### Consigne
Citez mot pour mot, dans la critique du concert, tout ce qui va de « Quant au Concerto » jusqu'à « le mode retenu. ».

### Bloc de texte

====

Un programme délicieux en perspective que ce tiercé d’œuvres de charme, même si le 3e Concerto pour violon, K 216 de Mozart, mérite un peu plus que cette étiquette : la Symphonie classique de Prokofiev, est un bouquet d’élans vitaminés, juvéniles, pétillants, et pour obtenir sa fragrance, il faut un ensemble instrumental qui l’assume avec malice et légèreté, comme pour une ronde elfique. La Symphonie dite  « Italienne » de Mendelssohn, est, elle, un fleuve heureux qui coule comme un hymne à la grâce de l’Italie dont le compositeur, âgé de vingt ans, savourait les charmes, lors de son séjour romain notamment. Tout y est joyeux, frais, avec des rythmes endiablés qui chatouillent les jambes.
Quant au Concerto n°3 de Mozart, on le sait chef-d’œuvre, même si lui aussi approchait la vingtaine d’années, et n’était guère heureux au service du sinistre Colloredo, à Salzbourg. Mais sa musique l’emmenait très loin et cette œuvre, qui court les concerts et les mémoires, est de celles qui savent mêler intimement délicatesse apparemment inoffensive et expression dramatique, mais en restant sur le mode retenu.
 

Eldbjørg Hemsing © Gregor Hohenberg
 
Pour faire retentir tous ces accents charmeurs, il fallait en premier lieu une baguette à la fois vitaminée et spirituelle et on attendait beaucoup de la cheffe Anu Tali (photo), au palmarès plus que flatteur, puisque cette Estonienne qui a baigné dans le bain musical pétersbourgeois, s’impose en de multiples scènes, dans des domaines très variés, notamment Carmen tout récemment à Séville. Force est de dire qu’elle n’a pas convaincu, confondant violence et vitalité, et secouant ses troupes comme un chef d’armée. Avec rigueur certes, mais s’il en faut pour les œuvres précitées, elles doivent aussi distiller du bonheur, de la joie de vivre, et non faire allonger le pas militairement. Heureusement, l’Orchestre d’Ile-de-France, aux cors éclatants, avait les moyens de la suivre dans cette entreprise, qui faisait ressembler le Prokofiev de la Symphonie classique à celui d’Ivan le Terrible, et le Mendelssohn de l’ « Italienne » à une démonstration germanique, avant de trouver, enfin, des accents poétiques dans le 3mouvement, et de laisser le saltarello final gambader avec un peu plus d’insouciance.

====

### Matériel fourni
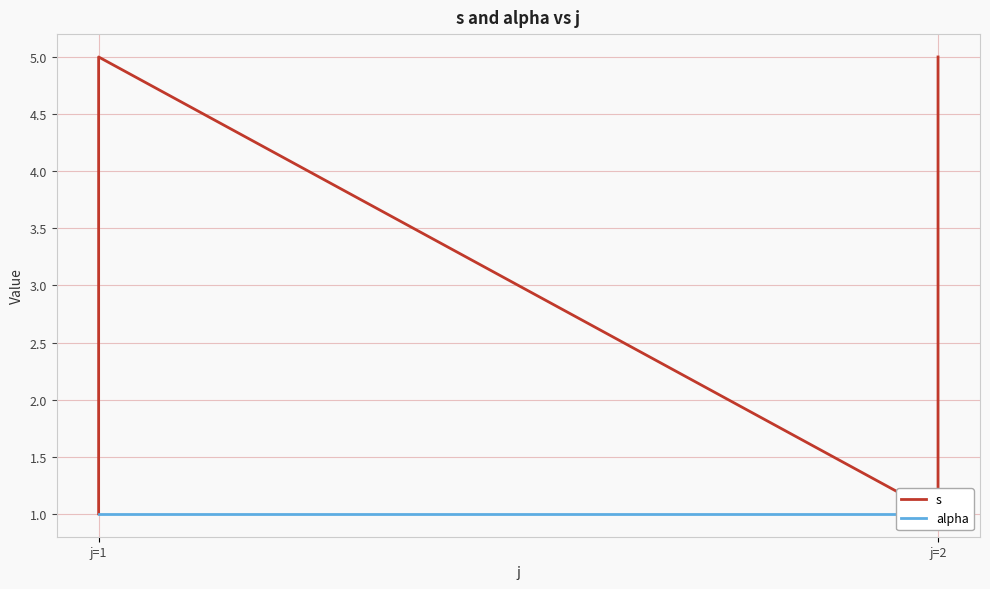

Which series has the widest spread of values?

s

====

### Corrigé détaillé
Quant au Concerto n°3 de Mozart, on le sait chef-d’œuvre, même si lui aussi approchait la vingtaine d’années, et n’était guère heureux au service du sinistre Colloredo, à Salzbourg. Mais sa musique l’emmenait très loin et cette œuvre, qui court les concerts et les mémoires, est de celles qui savent mêler intimement délicatesse apparemment inoffensive et expression dramatique, mais en restant sur le mode retenu.